The Best Running and Exercise App Ever Invented
The best money I ever spent was $1.99. It was on the Nike+ GPS app for my iPhone. I never thought about using my phone as a tool while running, but it is the smartest thing I ever did (not even my Asics GT 2160 running shoes can compare).
I learned about the app from a friend who suggested I download it so that friends and family can track me on the day of the Boston Marathon, April 16. They can see my location and my pace, so that they can be at the right place at the right time to cheer me on.
Not only does it track each run with a detailed map of my every twist and turn, but it also records every mile, my pace and the calories I burn (safety note: don't activate the map option if you don't want it to track your exact location). I had thought about buying a heart rate monitor of some kind, but most models cost upwards of $100; money that I don't have to spend at the moment. The fact that I already own the technology that can do the same thing is a blessing.
I've used the app on two recent long runs along the East Bay Bike Path, and through Colt State Park and Warren, R.I., and I love that it talks to me as I pass each mile. It tells me my average pace per mile and my overall total time spent running. It tells me when I've reached my halfway point, and when I'm almost at my goal. A professional athlete's voice, like Lance Armstrong, chimes in your ear offering words of encouragement to keep going to the end. If you post your run to Facebook or Twitter, and you're connected to wifi, you can also set it up to have the app cheer for you every time a friend comments or likes your status on social media. You can play music while using this app, too.

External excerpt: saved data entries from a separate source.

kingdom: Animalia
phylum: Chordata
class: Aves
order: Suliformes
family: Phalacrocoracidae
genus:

I also like that I can broadcast my results on Facebook and Twitter so that I am held accountable for my run (follow me, @JamieCoelho). That way, if I say I am running eighteen miles, I have to run eighteen miles, because everyone can see my stats. It forces you to follow through and you end up competing with yourself to improve your time.
The best part is that at the end of the run, I can see how many calories I burned. My eighteen-mile run burned 1,860 calories. That's surely justification for the veggie pizza I ate for dinner that night. The one drawback is that it does kill your battery, but if you fully charge it before you go, you'll be fine.
As a runner, it's hard enough to stick to my own schedule, never mind coordinating long runs with a partner. It has been tough to run with a buddy lately, so I am happy to have this app as my new best friend.